Après l’audit des flux de trésorerie, il convient également d’analyser les autres indicateurs. En effet, une vision large de la santé financière de l’organisation facilite le choix des plans d'actions à mener dans le cadre d’une optimisation de la trésorerie. Cette étape se poursuit avec l’établissement de nouveaux process, visant à conduire les différentes opérations dédiées. Cette mission cruciale peut être confiée à un poste clé d’optimisation et de suivi de la trésorerie : le Cash Manager. Parmi ses attributions figurent le reporting et l’étude du BFR, des prévisions de trésorerie, mais également la restauration des outils dédiés à la gestion de la trésorerie.

Incentiver davantage les collaborateurs

À rappeler que chaque collaborateur remplit une fonction propre dans le cadre d’une culture cash. Cela implique une communication efficace, visant à les inciter à cette démarche collective. Si l’animation de la culture cash revient au DAF, l'ensemble des ressources humaines a le devoir de répandre l'importance de la culture du cash à son niveau. Par ailleurs, certaines équipes sont susceptibles d’influer de manière plus positive sur cette culture, à l’instar de la direction commerciale, le chargé de la gestion des stocks, le service-achat ou la production.

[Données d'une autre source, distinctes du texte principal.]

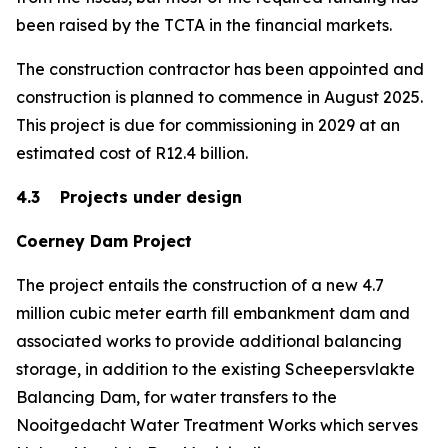
been raised by the TCTA in the financial markets.
The construction contractor has been appointed and
construction is planned to commence in August 2025.
This project is due for commissioning in 2029 at an
estimated cost of R12.4 billion.
4.3 Projects under design
Coerney Dam Project
The project entails the construction of a new 4.7
million cubic meter earth fill embankment dam and
associated works to provide additional balancing
storage, in addition to the existing Scheepersvlakte
Balancing Dam, for water transfers to the
Nooitgedacht Water Treatment Works which serves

Conduire le règlement et le recouvrement des créances

La gestion des encaissements requiert, en amont, une gestion efficace du poste client. Identifier la solvabilité des clients, leurs difficultés ainsi que les risques qu’ils encourent, prévient les éventuels impayés. D’autre part, des outils appropriés offrent une aide précieuse lorsqu’il s’agit d’optimiser le recouvrement et les encaissements. Comme vu plus haut, cela consiste par exemple à automatiser les différents process, ce qui réduit le risque client et sécurise les prévisions de trésorerie.

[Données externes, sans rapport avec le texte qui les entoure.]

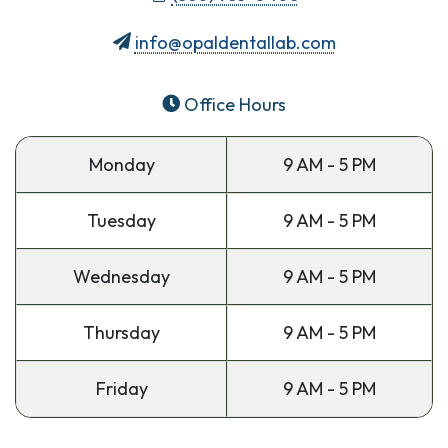
info@opaldentallab.com
Office Hours
Monday
9 AM - 5 PM
Tuesday
9 AM - 5 PM
Wednesday
9 AM - 5 PM
Thursday
9 AM - 5 PM
Friday
9 AM - 5 PM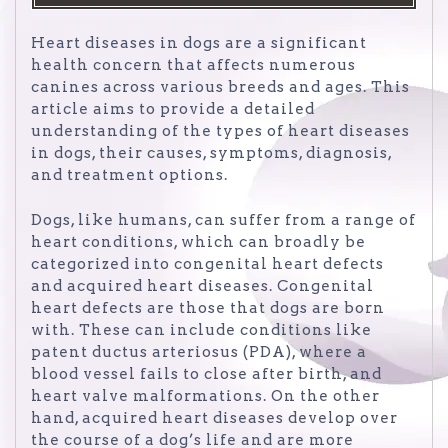
Heart diseases in dogs are a significant
health concern that affects numerous
canines across various breeds and ages. This
article aims to provide a detailed
understanding of the types of heart diseases
in dogs, their causes, symptoms, diagnosis,
and treatment options.
Dogs, like humans, can suffer from a range of
heart conditions, which can broadly be
categorized into congenital heart defects
and acquired heart diseases. Congenital
heart defects are those that dogs are born
with. These can include conditions like
patent ductus arteriosus (PDA), where a
blood vessel fails to close after birth, and
heart valve malformations. On the other
hand, acquired heart diseases develop over
the course of a dog’s life and are more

Devenir Cash Manager : formation et coût

Le métier de Cash Manager ou Trésorier nécessite un BAC+5 minimum en finance, gestion, commerce et comptabilité, comme le MBA Gestion et Finance. Le diplôme Master in Accounting, Finance & Management d’ICCF@HEC Paris constitue également un véritable tremplin pour acquérir les compétences nécessaires à ce poste d’expert financier.

De manière générale, le prix de la formation en Cash Manager est variable et considère de nombreux critères, à commencer par la formule choisie : en présentiel ou en ligne. Le coût dépend également du nombre de jours de formation choisi ainsi que des modalités du stage.